_How to complete this task:_ Rewrite the lines from the first one through the line containing "Mungil Makin Modern, Praktis dan", putting "Otomotif" in place of "Teknologi" and leaving everything else unchanged.

▬▬▬

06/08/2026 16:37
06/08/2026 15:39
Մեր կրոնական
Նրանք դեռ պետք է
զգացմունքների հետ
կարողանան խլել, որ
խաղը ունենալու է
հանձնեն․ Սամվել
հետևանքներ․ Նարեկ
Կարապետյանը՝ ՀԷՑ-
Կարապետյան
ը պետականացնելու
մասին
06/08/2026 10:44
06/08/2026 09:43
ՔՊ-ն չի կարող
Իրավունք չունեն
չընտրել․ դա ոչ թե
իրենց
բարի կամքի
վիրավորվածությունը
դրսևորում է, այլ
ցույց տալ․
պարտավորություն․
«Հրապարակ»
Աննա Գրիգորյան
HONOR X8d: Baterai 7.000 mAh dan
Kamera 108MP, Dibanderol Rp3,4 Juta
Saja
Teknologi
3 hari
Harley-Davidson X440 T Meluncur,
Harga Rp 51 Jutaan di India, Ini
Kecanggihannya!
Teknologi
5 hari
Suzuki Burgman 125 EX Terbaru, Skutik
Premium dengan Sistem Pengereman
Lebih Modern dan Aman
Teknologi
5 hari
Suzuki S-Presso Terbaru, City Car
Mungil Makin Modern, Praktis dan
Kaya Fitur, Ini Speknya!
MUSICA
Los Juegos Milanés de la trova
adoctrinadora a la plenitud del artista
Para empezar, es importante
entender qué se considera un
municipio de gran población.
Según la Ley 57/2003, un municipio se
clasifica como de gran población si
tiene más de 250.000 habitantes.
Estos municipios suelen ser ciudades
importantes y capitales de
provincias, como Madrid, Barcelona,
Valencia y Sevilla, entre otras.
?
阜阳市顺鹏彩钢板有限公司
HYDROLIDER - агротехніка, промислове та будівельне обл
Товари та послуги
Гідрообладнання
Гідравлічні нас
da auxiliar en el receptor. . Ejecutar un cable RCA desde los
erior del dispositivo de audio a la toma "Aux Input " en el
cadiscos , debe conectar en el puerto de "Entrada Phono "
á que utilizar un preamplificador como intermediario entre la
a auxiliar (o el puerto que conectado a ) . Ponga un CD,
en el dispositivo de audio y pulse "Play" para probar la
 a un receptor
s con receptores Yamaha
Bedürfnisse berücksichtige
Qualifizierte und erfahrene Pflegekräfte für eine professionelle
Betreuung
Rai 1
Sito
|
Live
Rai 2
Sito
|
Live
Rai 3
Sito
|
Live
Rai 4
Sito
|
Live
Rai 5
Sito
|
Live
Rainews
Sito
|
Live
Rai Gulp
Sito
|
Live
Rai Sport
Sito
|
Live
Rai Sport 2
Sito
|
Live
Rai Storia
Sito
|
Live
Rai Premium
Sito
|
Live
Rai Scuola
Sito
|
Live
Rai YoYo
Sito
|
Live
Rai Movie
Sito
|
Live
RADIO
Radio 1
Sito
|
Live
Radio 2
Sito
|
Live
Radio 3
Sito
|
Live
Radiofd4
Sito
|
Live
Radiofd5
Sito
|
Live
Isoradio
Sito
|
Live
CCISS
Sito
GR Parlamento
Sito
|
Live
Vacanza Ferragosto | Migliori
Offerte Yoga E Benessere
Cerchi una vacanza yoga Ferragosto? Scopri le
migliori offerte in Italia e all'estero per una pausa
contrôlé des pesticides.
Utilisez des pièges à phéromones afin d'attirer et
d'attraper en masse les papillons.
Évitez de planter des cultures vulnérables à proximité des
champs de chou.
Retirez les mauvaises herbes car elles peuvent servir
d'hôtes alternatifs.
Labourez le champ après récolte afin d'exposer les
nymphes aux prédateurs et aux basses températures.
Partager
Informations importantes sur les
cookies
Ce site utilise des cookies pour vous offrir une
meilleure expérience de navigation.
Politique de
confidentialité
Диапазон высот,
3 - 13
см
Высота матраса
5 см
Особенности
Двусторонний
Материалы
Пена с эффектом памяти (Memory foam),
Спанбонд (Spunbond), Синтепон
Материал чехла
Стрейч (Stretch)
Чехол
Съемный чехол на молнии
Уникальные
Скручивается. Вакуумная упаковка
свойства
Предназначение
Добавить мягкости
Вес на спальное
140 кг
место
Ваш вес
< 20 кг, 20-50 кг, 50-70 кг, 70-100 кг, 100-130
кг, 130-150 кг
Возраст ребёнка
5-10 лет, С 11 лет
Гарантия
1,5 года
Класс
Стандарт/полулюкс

▬▬▬

_Exercise answer:_
06/08/2026 16:37
06/08/2026 15:39
Մեր կրոնական
Նրանք դեռ պետք է
զգացմունքների հետ
կարողանան խլել, որ
խաղը ունենալու է
հանձնեն․ Սամվել
հետևանքներ․ Նարեկ
Կարապետյանը՝ ՀԷՑ-
Կարապետյան
ը պետականացնելու
մասին
06/08/2026 10:44
06/08/2026 09:43
ՔՊ-ն չի կարող
Իրավունք չունեն
չընտրել․ դա ոչ թե
իրենց
բարի կամքի
վիրավորվածությունը
դրսևորում է, այլ
ցույց տալ․
պարտավորություն․
«Հրապարակ»
Աննա Գրիգորյան
HONOR X8d: Baterai 7.000 mAh dan
Kamera 108MP, Dibanderol Rp3,4 Juta
Saja
Otomotif
3 hari
Harley-Davidson X440 T Meluncur,
Harga Rp 51 Jutaan di India, Ini
Kecanggihannya!
Otomotif
5 hari
Suzuki Burgman 125 EX Terbaru, Skutik
Premium dengan Sistem Pengereman
Lebih Modern dan Aman
Otomotif
5 hari
Suzuki S-Presso Terbaru, City Car
Mungil Makin Modern, Praktis dan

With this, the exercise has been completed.